• [Work order]: Pictures are not part of the copy. Reproduce all the records exactly.

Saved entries
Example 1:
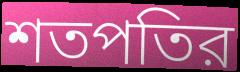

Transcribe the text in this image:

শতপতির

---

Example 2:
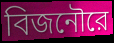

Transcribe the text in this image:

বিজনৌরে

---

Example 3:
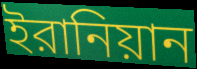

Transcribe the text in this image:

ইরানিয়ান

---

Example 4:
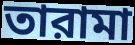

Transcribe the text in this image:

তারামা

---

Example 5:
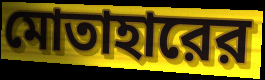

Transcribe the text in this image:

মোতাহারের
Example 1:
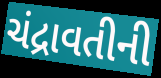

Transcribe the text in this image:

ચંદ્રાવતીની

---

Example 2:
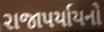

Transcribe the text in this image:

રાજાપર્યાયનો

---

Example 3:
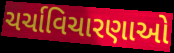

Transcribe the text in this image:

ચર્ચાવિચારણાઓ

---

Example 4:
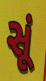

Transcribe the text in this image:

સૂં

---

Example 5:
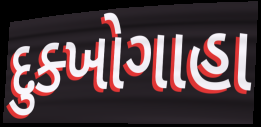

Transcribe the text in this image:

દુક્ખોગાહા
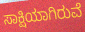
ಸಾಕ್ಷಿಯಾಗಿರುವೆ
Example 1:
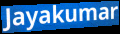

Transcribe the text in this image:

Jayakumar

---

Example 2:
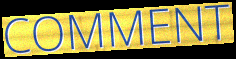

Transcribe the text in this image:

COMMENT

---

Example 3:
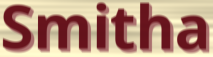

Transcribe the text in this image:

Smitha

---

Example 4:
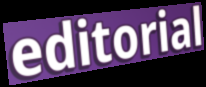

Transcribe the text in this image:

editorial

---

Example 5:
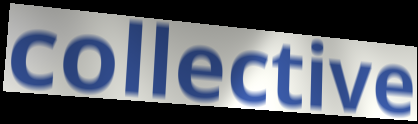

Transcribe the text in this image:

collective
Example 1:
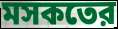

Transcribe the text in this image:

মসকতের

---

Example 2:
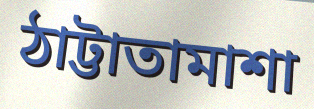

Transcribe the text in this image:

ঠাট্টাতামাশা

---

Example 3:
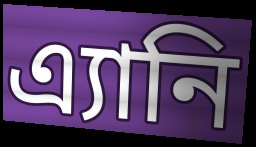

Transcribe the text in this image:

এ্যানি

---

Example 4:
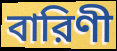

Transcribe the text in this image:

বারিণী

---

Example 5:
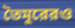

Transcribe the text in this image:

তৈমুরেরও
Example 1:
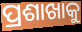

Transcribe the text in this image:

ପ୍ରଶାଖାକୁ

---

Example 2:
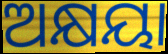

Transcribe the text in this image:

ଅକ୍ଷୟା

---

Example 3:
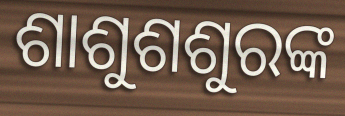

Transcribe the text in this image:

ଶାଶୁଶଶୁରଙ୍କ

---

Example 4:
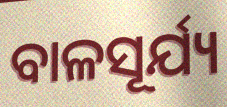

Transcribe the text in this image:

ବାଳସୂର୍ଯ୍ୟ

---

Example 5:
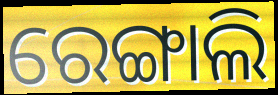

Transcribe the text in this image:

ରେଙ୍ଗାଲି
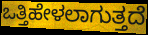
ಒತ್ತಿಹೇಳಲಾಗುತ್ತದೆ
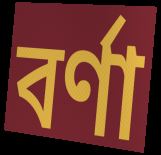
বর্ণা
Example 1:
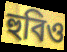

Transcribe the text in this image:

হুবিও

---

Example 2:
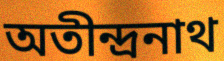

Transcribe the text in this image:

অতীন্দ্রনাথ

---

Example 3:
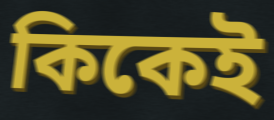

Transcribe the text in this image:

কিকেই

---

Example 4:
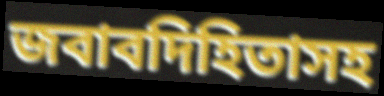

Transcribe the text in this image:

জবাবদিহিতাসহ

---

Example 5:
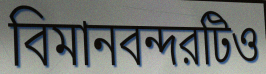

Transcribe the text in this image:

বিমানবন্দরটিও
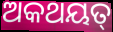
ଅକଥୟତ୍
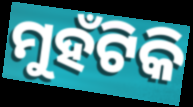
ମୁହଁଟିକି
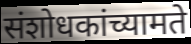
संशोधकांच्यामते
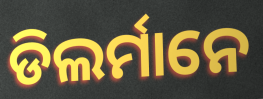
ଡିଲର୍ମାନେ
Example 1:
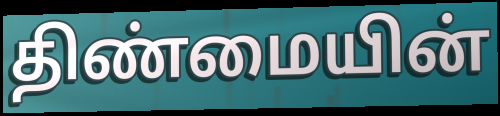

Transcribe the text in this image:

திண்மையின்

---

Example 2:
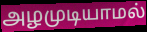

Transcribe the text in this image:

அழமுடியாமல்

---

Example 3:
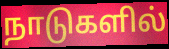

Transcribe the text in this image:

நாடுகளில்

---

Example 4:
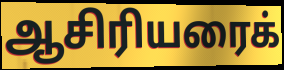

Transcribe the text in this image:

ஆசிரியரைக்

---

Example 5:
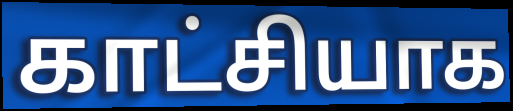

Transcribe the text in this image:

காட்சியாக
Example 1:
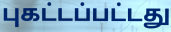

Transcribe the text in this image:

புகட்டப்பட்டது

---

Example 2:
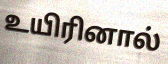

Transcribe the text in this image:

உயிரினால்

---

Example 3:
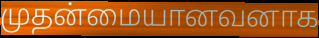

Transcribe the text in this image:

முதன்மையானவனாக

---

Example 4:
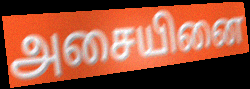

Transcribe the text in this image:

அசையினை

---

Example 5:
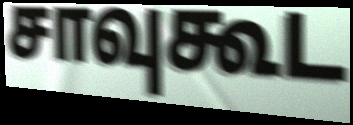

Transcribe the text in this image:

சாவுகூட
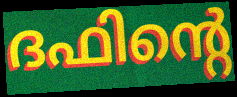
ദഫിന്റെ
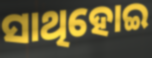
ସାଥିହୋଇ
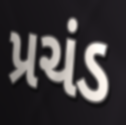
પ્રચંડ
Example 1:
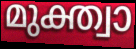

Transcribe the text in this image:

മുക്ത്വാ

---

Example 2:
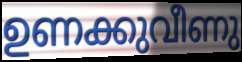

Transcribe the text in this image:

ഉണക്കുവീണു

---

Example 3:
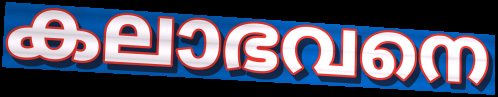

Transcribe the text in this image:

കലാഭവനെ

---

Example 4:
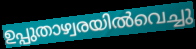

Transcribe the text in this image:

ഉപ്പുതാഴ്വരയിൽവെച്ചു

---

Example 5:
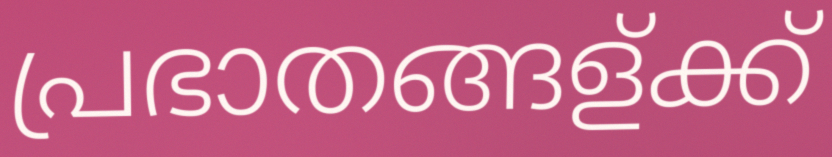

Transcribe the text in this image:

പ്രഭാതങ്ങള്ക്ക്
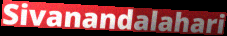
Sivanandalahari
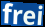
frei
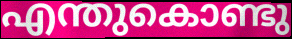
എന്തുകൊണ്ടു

• [Exercise result]:
Example 1:

Transcribe the text in this image:

শতপতির

---

Example 2:

Transcribe the text in this image:

বিজনৌরে

---

Example 3:

Transcribe the text in this image:

ইরানিয়ান

---

Example 4:

Transcribe the text in this image:

তারামা

---

Example 5:

Transcribe the text in this image:

মোতাহারের
Example 1:

Transcribe the text in this image:

ચંદ્રાવતીની

---

Example 2:

Transcribe the text in this image:

રાજાપર્યાયનો

---

Example 3:

Transcribe the text in this image:

ચર્ચાવિચારણાઓ

---

Example 4:

Transcribe the text in this image:

સૂં

---

Example 5:

Transcribe the text in this image:

દુક્ખોગાહા
ಸಾಕ್ಷಿಯಾಗಿರುವೆ
Example 1:

Transcribe the text in this image:

Jayakumar

---

Example 2:

Transcribe the text in this image:

COMMENT

---

Example 3:

Transcribe the text in this image:

Smitha

---

Example 4:

Transcribe the text in this image:

editorial

---

Example 5:

Transcribe the text in this image:

collective
Example 1:

Transcribe the text in this image:

মসকতের

---

Example 2:

Transcribe the text in this image:

ঠাট্টাতামাশা

---

Example 3:

Transcribe the text in this image:

এ্যানি

---

Example 4:

Transcribe the text in this image:

বারিণী

---

Example 5:

Transcribe the text in this image:

তৈমুরেরও
Example 1:

Transcribe the text in this image:

ପ୍ରଶାଖାକୁ

---

Example 2:

Transcribe the text in this image:

ଅକ୍ଷୟା

---

Example 3:

Transcribe the text in this image:

ଶାଶୁଶଶୁରଙ୍କ

---

Example 4:

Transcribe the text in this image:

ବାଳସୂର୍ଯ୍ୟ

---

Example 5:

Transcribe the text in this image:

ରେଙ୍ଗାଲି
ಒತ್ತಿಹೇಳಲಾಗುತ್ತದೆ
বর্ণা
Example 1:

Transcribe the text in this image:

হুবিও

---

Example 2:

Transcribe the text in this image:

অতীন্দ্রনাথ

---

Example 3:

Transcribe the text in this image:

কিকেই

---

Example 4:

Transcribe the text in this image:

জবাবদিহিতাসহ

---

Example 5:

Transcribe the text in this image:

বিমানবন্দরটিও
ଅକଥୟତ୍
ମୁହଁଟିକି
संशोधकांच्यामते
ଡିଲର୍ମାନେ
Example 1:

Transcribe the text in this image:

திண்மையின்

---

Example 2:

Transcribe the text in this image:

அழமுடியாமல்

---

Example 3:

Transcribe the text in this image:

நாடுகளில்

---

Example 4:

Transcribe the text in this image:

ஆசிரியரைக்

---

Example 5:

Transcribe the text in this image:

காட்சியாக
Example 1:

Transcribe the text in this image:

புகட்டப்பட்டது

---

Example 2:

Transcribe the text in this image:

உயிரினால்

---

Example 3:

Transcribe the text in this image:

முதன்மையானவனாக

---

Example 4:

Transcribe the text in this image:

அசையினை

---

Example 5:

Transcribe the text in this image:

சாவுகூட
ദഫിന്റെ
ସାଥିହୋଇ
પ્રચંડ
Example 1:

Transcribe the text in this image:

മുക്ത്വാ

---

Example 2:

Transcribe the text in this image:

ഉണക്കുവീണു

---

Example 3:

Transcribe the text in this image:

കലാഭവനെ

---

Example 4:

Transcribe the text in this image:

ഉപ്പുതാഴ്വരയിൽവെച്ചു

---

Example 5:

Transcribe the text in this image:

പ്രഭാതങ്ങള്ക്ക്
Sivanandalahari
frei
എന്തുകൊണ്ടു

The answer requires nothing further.